----- PROVIDED DATA

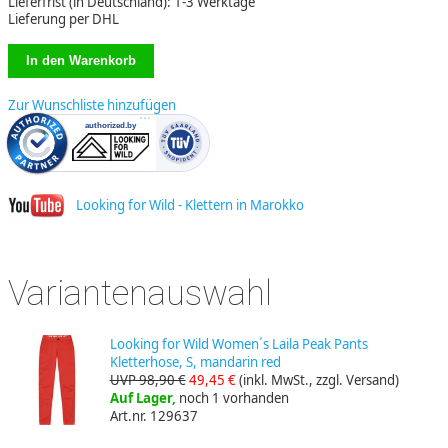
Lieferfrist (in Deutschland): 1-3 Werktage
Lieferung per DHL
Zur Wunschliste hinzufügen
Looking for Wild - Klettern in Marokko
Variantenauswahl
Looking for Wild Women´s Laila Peak Pants
Kletterhose, S, mandarin red
UVP 98,90 €
49,45 €
(inkl. MwSt., zzgl. Versand)
Auf Lager,
noch 1 vorhanden
Art.nr. 129637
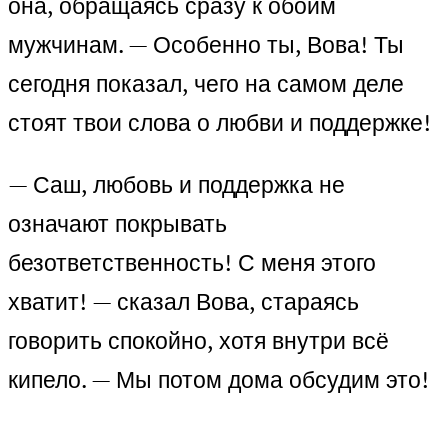
она, обращаясь сразу к обоим
мужчинам. — Особенно ты, Вова! Ты
сегодня показал, чего на самом деле
стоят твои слова о любви и поддержке!
— Саш, любовь и поддержка не
означают покрывать
безответственность! С меня этого
хватит! — сказал Вова, стараясь
говорить спокойно, хотя внутри всё
кипело. — Мы потом дома обсудим это!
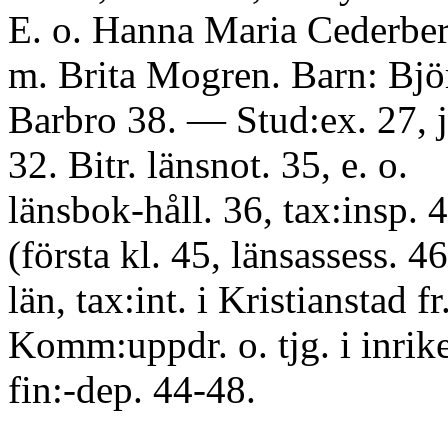
E. o. Hanna Maria Cederber
m. Brita Mogren. Barn: Björ
Barbro 38. — Stud:ex. 27, j
32. Bitr. länsnot. 35, e. o.
länsbok-håll. 36, tax:insp. 
(första kl. 45, länsassess. 4
län, tax:int. i Kristianstad fr
Komm:uppdr. o. tjg. i inrike
fin:-dep. 44-48.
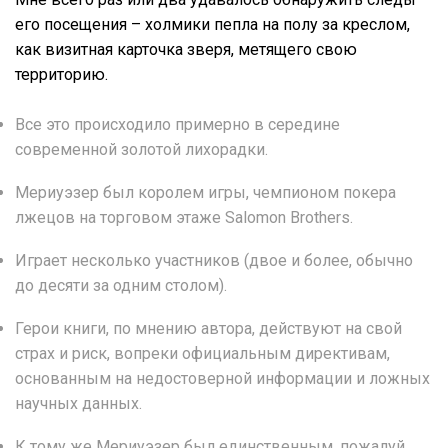
его посещения – холмики пепла на полу за креслом,
как визитная карточка зверя, метящего свою
территорию.
Все это происходило примерно в середине
современной золотой лихорадки.
Мериуэзер был королем игры, чемпионом покера
лжецов на торговом этаже Salomon Brothers.
Играет несколько участников (двое и более, обычно
до десяти за одним столом).
Герои книги, по мнению автора, действуют на свой
страх и риск, вопреки официальным директивам,
основанным на недостоверной информации и ложных
научных данных.
К тому же Мериуэзер был единственным, пожалуй,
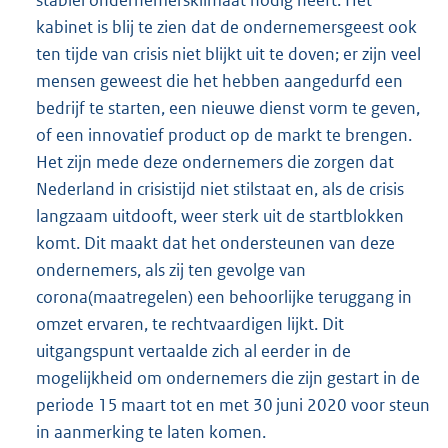
stabiel ondernemersklimaat nodig heeft. Het
kabinet is blij te zien dat de ondernemersgeest ook
ten tijde van crisis niet blijkt uit te doven; er zijn veel
mensen geweest die het hebben aangedurfd een
bedrijf te starten, een nieuwe dienst vorm te geven,
of een innovatief product op de markt te brengen.
Het zijn mede deze ondernemers die zorgen dat
Nederland in crisistijd niet stilstaat en, als de crisis
langzaam uitdooft, weer sterk uit de startblokken
komt. Dit maakt dat het ondersteunen van deze
ondernemers, als zij ten gevolge van
corona(maatregelen) een behoorlijke teruggang in
omzet ervaren, te rechtvaardigen lijkt. Dit
uitgangspunt vertaalde zich al eerder in de
mogelijkheid om ondernemers die zijn gestart in de
periode 15 maart tot en met 30 juni 2020 voor steun
in aanmerking te laten komen.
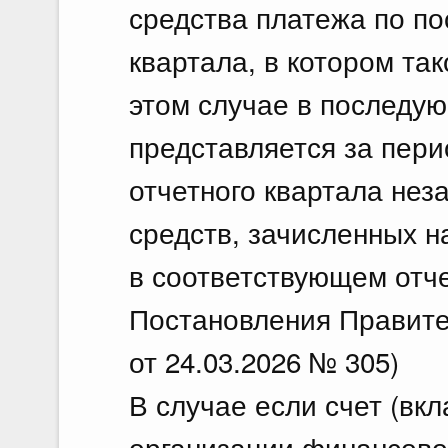
средства платежа по по
квартала, в котором та
этом случае в последую
представляется за пери
отчетного квартала не
средств, зачисленных н
в соответствующем отче
Постановления Правите
от 24.03.2026 № 305)
В случае если счет (вкл
организации финансово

----------

EXERCISE
Word for word, write out each line of the records, but leave the pictures behind.

ANSWER BELOW
Lieferfrist (in Deutschland): 1-3 Werktage
Lieferung per DHL
Zur Wunschliste hinzufügen
Looking for Wild - Klettern in Marokko
Variantenauswahl
Looking for Wild Women´s Laila Peak Pants
Kletterhose, S, mandarin red
UVP 98,90 €
49,45 €
(inkl. MwSt., zzgl. Versand)
Auf Lager,
noch 1 vorhanden
Art.nr. 129637
она, обращаясь сразу к обоим
мужчинам. — Особенно ты, Вова! Ты
сегодня показал, чего на самом деле
стоят твои слова о любви и поддержке!
— Саш, любовь и поддержка не
означают покрывать
безответственность! С меня этого
хватит! — сказал Вова, стараясь
говорить спокойно, хотя внутри всё
кипело. — Мы потом дома обсудим это!
E. o. Hanna Maria Cederber
m. Brita Mogren. Barn: Björ
Barbro 38. — Stud:ex. 27, j
32. Bitr. länsnot. 35, e. o.
länsbok-håll. 36, tax:insp. 
(första kl. 45, länsassess. 4
län, tax:int. i Kristianstad fr
Komm:uppdr. o. tjg. i inrike
fin:-dep. 44-48.
его посещения – холмики пепла на полу за креслом,
как визитная карточка зверя, метящего свою
территорию.
Все это происходило примерно в середине
современной золотой лихорадки.
Мериуэзер был королем игры, чемпионом покера
лжецов на торговом этаже Salomon Brothers.
Играет несколько участников (двое и более, обычно
до десяти за одним столом).
Герои книги, по мнению автора, действуют на свой
страх и риск, вопреки официальным директивам,
основанным на недостоверной информации и ложных
научных данных.
К тому же Мериуэзер был единственным, пожалуй,
stabiel ondernemersklimaat nodig heeft. Het
kabinet is blij te zien dat de ondernemersgeest ook
ten tijde van crisis niet blijkt uit te doven; er zijn veel
mensen geweest die het hebben aangedurfd een
bedrijf te starten, een nieuwe dienst vorm te geven,
of een innovatief product op de markt te brengen.
Het zijn mede deze ondernemers die zorgen dat
Nederland in crisistijd niet stilstaat en, als de crisis
langzaam uitdooft, weer sterk uit de startblokken
komt. Dit maakt dat het ondersteunen van deze
ondernemers, als zij ten gevolge van
corona(maatregelen) een behoorlijke teruggang in
omzet ervaren, te rechtvaardigen lijkt. Dit
uitgangspunt vertaalde zich al eerder in de
mogelijkheid om ondernemers die zijn gestart in de
periode 15 maart tot en met 30 juni 2020 voor steun
in aanmerking te laten komen.
средства платежа по по
квартала, в котором та
этом случае в последую
представляется за пери
отчетного квартала не
средств, зачисленных н
в соответствующем отче
Постановления Правите
от 24.03.2026 № 305)
В случае если счет (вкл
организации финансово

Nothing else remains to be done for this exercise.